PURIFICATION AND MICROENCAPSULATION OF EUCALYPTOL: OPTIMIZING EVAPORATION AND ENHANCING PHARMACEUTICAL EFFICACY

Abstract

Eucalyptol (1,8-cineole), a monoterpene with significant pharmacological properties, has garnered attention for its potential applications in pharmaceuticals. However, its clinical efficacy is constrained by challenges such as poor solubility, volatility, and instability.

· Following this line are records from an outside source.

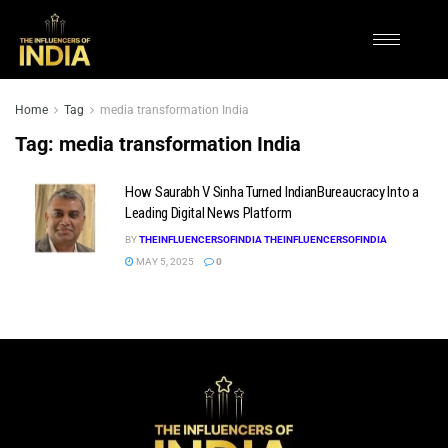
Home
Tag
media transformation India
Tag:
media transformation India
How Saurabh V Sinha Turned IndianBureaucracy Into a
Leading Digital News Platform
BY
THEINFLUENCERSOFINDIA THEINFLUENCERSOFINDIA
MAY 5, 2025
0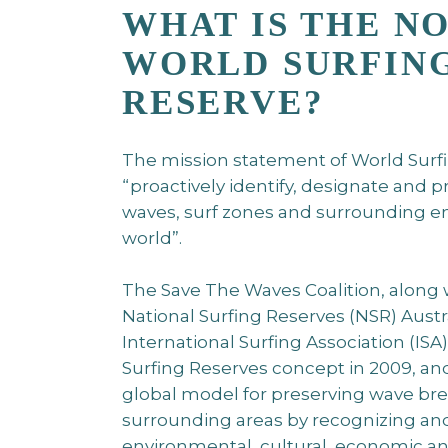
WHAT IS THE N
WORLD SURFIN
RESERVE?
The mission statement of World Surfi
“proactively identify, designate and 
waves, surf zones and surrounding 
world”.
The Save The Waves Coalition, along w
National Surfing Reserves (NSR) Austr
International Surfing Association (IS
Surfing Reserves concept in 2009, and
global model for preserving wave bre
surrounding areas by recognizing and
environmental, cultural, economic a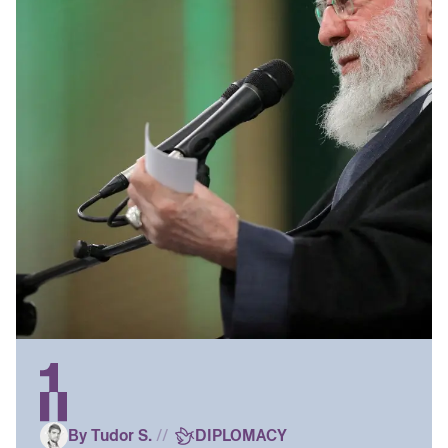
By Tudor S.
//
DIPLOMACY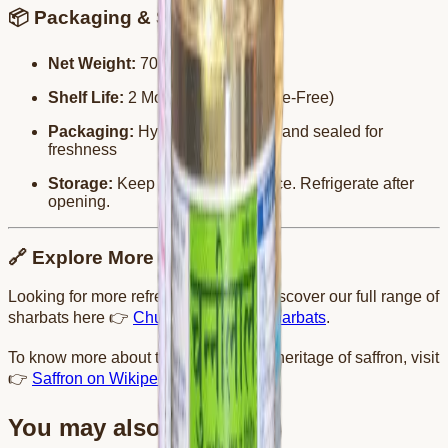
📦 Packaging & Storage
Net Weight:
700 ml
Shelf Life:
2 Months (Preservative-Free)
Packaging:
Hygienically bottled and sealed for
freshness
Storage:
Keep in a cool, dry place. Refrigerate after
opening.
🔗 Explore More
Looking for more refreshing drinks? Discover our full range of
sharbats here 👉
Chunnilal Tanwar Sharbats
.
To know more about the richness and heritage of saffron, visit
👉
Saffron on Wikipedia
.
You may also like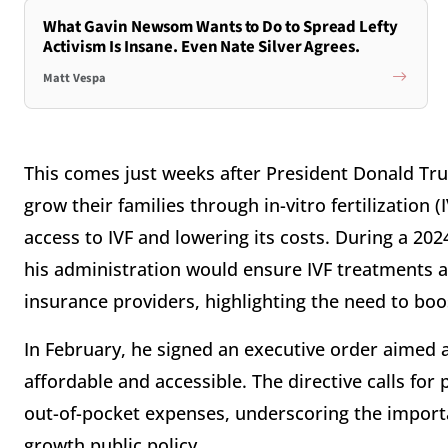
What Gavin Newsom Wants to Do to Spread Lefty
Activism Is Insane. Even Nate Silver Agrees.
Matt Vespa
This comes just weeks after President Donald Tr
grow their families through in-vitro fertilization
access to IVF and lowering its costs. During a 2
his administration would ensure IVF treatments a
insurance providers, highlighting the need to boo
In February, he signed an executive order aimed at
affordable and accessible. The directive calls for
out-of-pocket expenses, underscoring the import
growth public policy.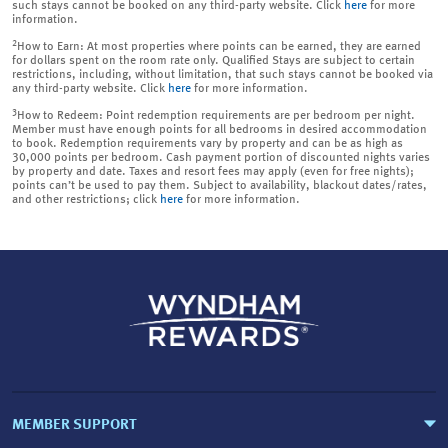
such stays cannot be booked on any third-party website. Click
here
for more
information.
2
How to Earn: At most properties where points can be earned, they are earned
for dollars spent on the room rate only. Qualified Stays are subject to certain
restrictions, including, without limitation, that such stays cannot be booked via
any third-party website. Click
here
for more information.
3
How to Redeem: Point redemption requirements are per bedroom per night.
Member must have enough points for all bedrooms in desired accommodation
to book. Redemption requirements vary by property and can be as high as
30,000 points per bedroom. Cash payment portion of discounted nights varies
by property and date. Taxes and resort fees may apply (even for free nights);
points can’t be used to pay them. Subject to availability, blackout dates/rates,
and other restrictions; click
here
for more information.
MEMBER SUPPORT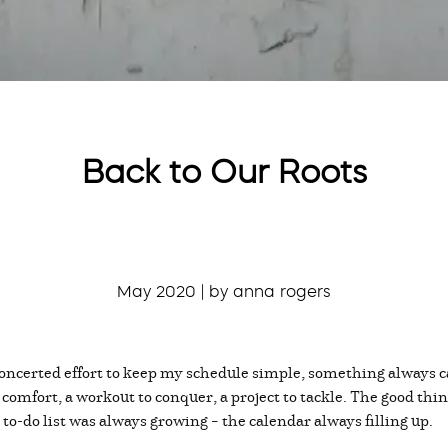
Back to Our Roots
May 2020 | by anna rogers
oncerted effort to keep my schedule simple, something always c
o comfort, a workout to conquer, a project to tackle. The good th
e to-do list was always growing – the calendar always filling up.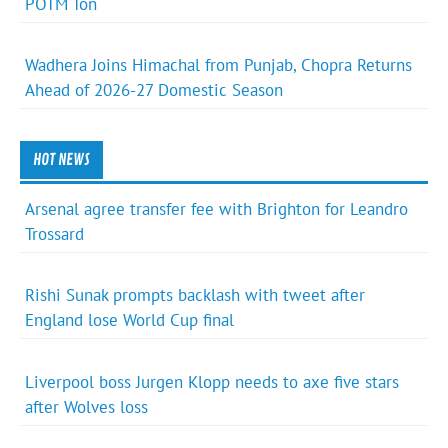
POTM Ton
Wadhera Joins Himachal from Punjab, Chopra Returns
Ahead of 2026-27 Domestic Season
HOT NEWS
Arsenal agree transfer fee with Brighton for Leandro
Trossard
Rishi Sunak prompts backlash with tweet after
England lose World Cup final
Liverpool boss Jurgen Klopp needs to axe five stars
after Wolves loss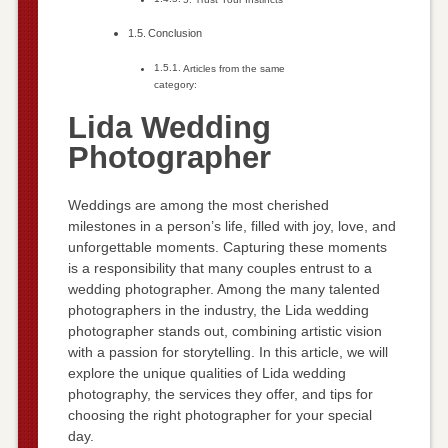
Conclusion
Articles from the same
category:
Lida Wedding
Photographer
Weddings are among the most cherished
milestones in a person’s life, filled with joy, love, and
unforgettable moments. Capturing these moments
is a responsibility that many couples entrust to a
wedding photographer. Among the many talented
photographers in the industry, the Lida wedding
photographer stands out, combining artistic vision
with a passion for storytelling. In this article, we will
explore the unique qualities of Lida wedding
photography, the services they offer, and tips for
choosing the right photographer for your special
day.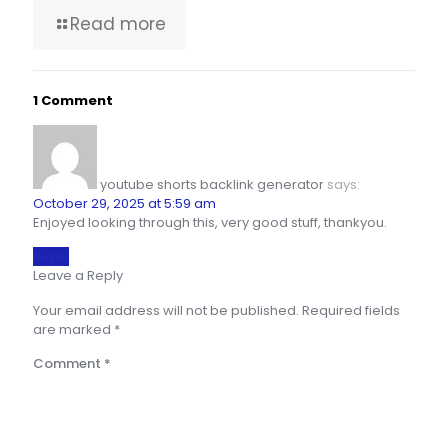
Read more
1 Comment
youtube shorts backlink generator
says:
October 29, 2025 at 5:59 am
Enjoyed looking through this, very good stuff, thankyou.
Reply
Leave a Reply
Your email address will not be published.
Required fields
are marked
*
Comment
*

This study explores the optimization of purification and microencapsulation techniques to enhance the stability and controlled release of eucalyptol. Supercritical fluid extraction (SFE) was employed to achieve a high-purity eucalyptol extract, followed by further refinement using gas chromatography (GC). The microencapsulation process was conducted using biodegradable polymers, including polycaprolactone (PCL) and polyethylene glycol (PEG), through a solvent evaporation technique. The effects of various PEG/PCL ratios (1:1 to 4:1) on encapsulation efficiency, particle size distribution, and drug release were examined. Results indicated that the 4:1 PEG:PCL ratio optimized encapsulation efficiency and significantly reduced the evaporation rate by 50%, enhancing the stability of eucalyptol. Controlled release of eucalyptol was observed, with formulations achieving sustained release over 24 hours and maintaining over 80% stability after four months. The findings highlight the potential of advanced extraction and microencapsulation methods to improve the therapeutic efficacy and stability of eucalyptol, paving the way for its broader application in pharmaceutical and cosmetic formulations. This research contributes to the understanding of microencapsulation processes and presents strategies for refining drug delivery systems for volatile compounds like eucalyptol.